The Marvel Cinematic Universe has been around for eleven years, resulted in twenty-one movies, and made a grand total of—let me crunch the numbers—eleventy trillion dollars. Marvel Studios has enough money to make whatever kind of movie they want: special effects smorgasbords? Check. Talking space raccoon? You got it. A female lead? Well, that’ll take over a decade. But here we are in 2019 and Captain Marvel has finally arrived, and while it’s certainly too late, hopefully it’s not too little.
When Captain Marvel kicks off, our hero is living on the planet Hala and going by ‘Vers’. That was the name given to her by the Kree, an alien race that rescued Vers and donated their blood to save her after an unspecified disaster. The Kree are at war with the Skrulls, a race of shapeshifters who are ravaging Kree border planets, and Vers is part of an elite military force that’s out to stop them. Their mission takes Vers to a more unfamiliar planet with even stranger terms: Earth in 1995.
It’s not her first time on Earth, but she doesn’t know it. Vers is an amnesiac who’s haunted by flashes of her forgotten past, which Captain Marvel hints at by having Vers say something to the effect of “I’m an amnesiac who’s haunted by flashes of my forgotten past” three times within the first ten minutes. Rather than finding an interesting way to introduce us to Vers (otherwise known as Carol Danvers), the movie just has her describe herself in casual conversation.
Such clumsiness is sometimes to be expected from the opening scenes of a comic book movie—but Captain Marvel doesn’t develop Carol Danvers beyond her surface level descriptions. She doesn’t have a character arc. She hardly undergoes an internal struggle. For the entirety of the movie, Carol is the same stalwart, cool, and collected hero, and she simply directs her unwavering power towards whatever problems arise. The only thing that changes about her is how much she knows. One starts to get a sense of how uninteresting Superman would be without kryptonite.

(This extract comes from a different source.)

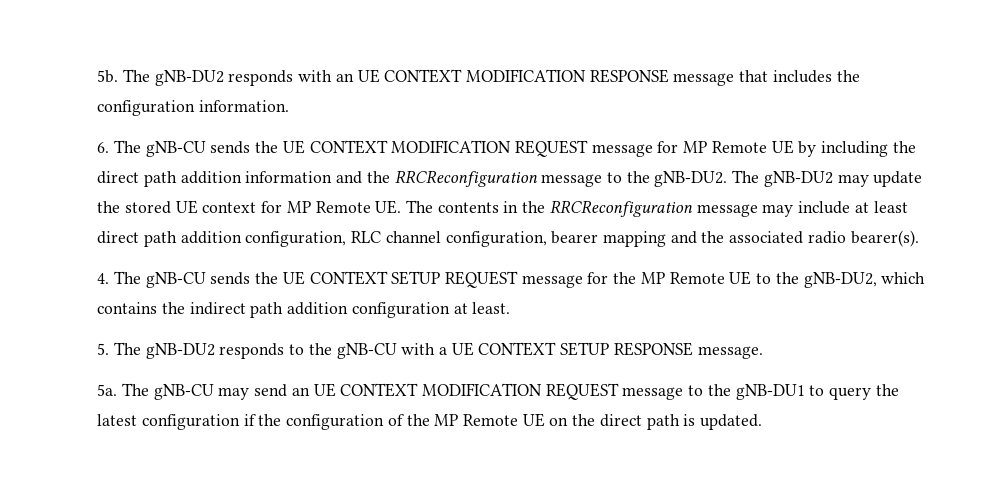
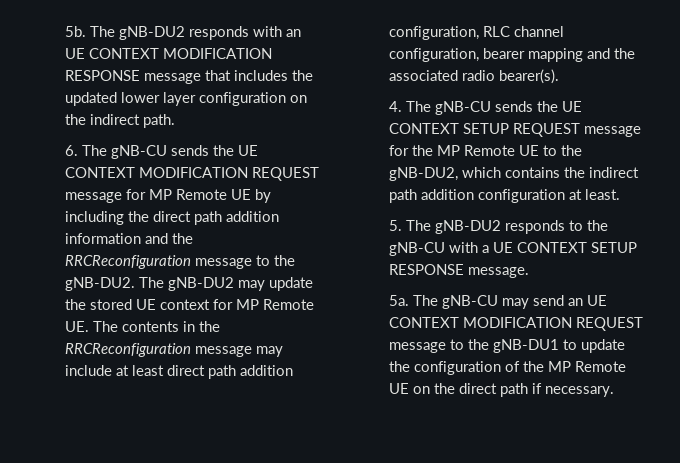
[97,100,289,116] configuration information. -> [65,92,308,106] [65,114,176,128] updated lower layer configuration on the indirect path.
[829,384,899,400] [97,414,256,430] query the latest configuration if -> [581,339,626,353] update
[683,414,763,430] is updated. -> [532,383,615,397] if necessary.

It’s not just the protagonist that’s thinly sketched. The movie’s central conflict is the war between the Kree and the Skrulls, which we barely get to know before Carol crash-lands on Earth. She then veers off to find her lost memories, but the plot is still largely driven by the Kree-Skrull conflict—and it’s hard to feel invested in that conflict without a closer look into what’s driving it. More details are given late into the movie, but by then, we’ve spent a lot of time watching a war without a reason to care about who wins.
Things spice up a bit when Nick Fury joins the game, because we’re familiar with the character and because he’s Samuel L. Jackson. Other side characters don’t fare as well: we’re asked to care about people from Carol’s past when we know as little about them as amnesiac Carol does. Everybody’s a bunch of blank slates. The screenplay for Captain Marvel wasn’t in need of touching up; it was in need of a full rewrite.
Thankfully, the performances are first-rate all around. Ben Mendelsohn is deliciously droll as the leader of the Skrulls, and Annette Bening could improve any movie with her mere presence. Perhaps most impressive is Sam Jackson, and not because of his acting—the digital de-aging work done on him is flat out astounding. With these visual effects, actors might never truly die.
The star of the show is, of course, Brie Larson, who lights Carol up with color even when the screenplay leaves her black and white. Larson has been seen as a real-life feminist hero, and that comes through loud and clear in her performance. The determination in her eyes relays a power and a humanity that cannot be denied. She earns every bit of the admiration she’s going to get from girls growing up on superhero movies.
It’s a shame that the rest of the movie can’t rise up to meet her level. Captain Marvel will inevitably be compared to DC’s Wonder Woman, since there’s still an appalling inequality between comic book movies fronted by men and those fronted by women. Wonder Woman has a perfectly directed, perfectly shot moment in which the hero steps into danger when the men around her are cowering in fear. Patty Jenkins’ cinematic alchemy elevated that moment into something poignant and universal: it brought thousands of viewers to tears, including me. Captain Marvel doesn’t have a moment like that. The action scenes are shot so listlessly that they border on boring. It feels like a chore to get done before Endgame. The movie’s feminism is deeply necessary, but Marvel Studios deserves the blame for phoning this opportunity in.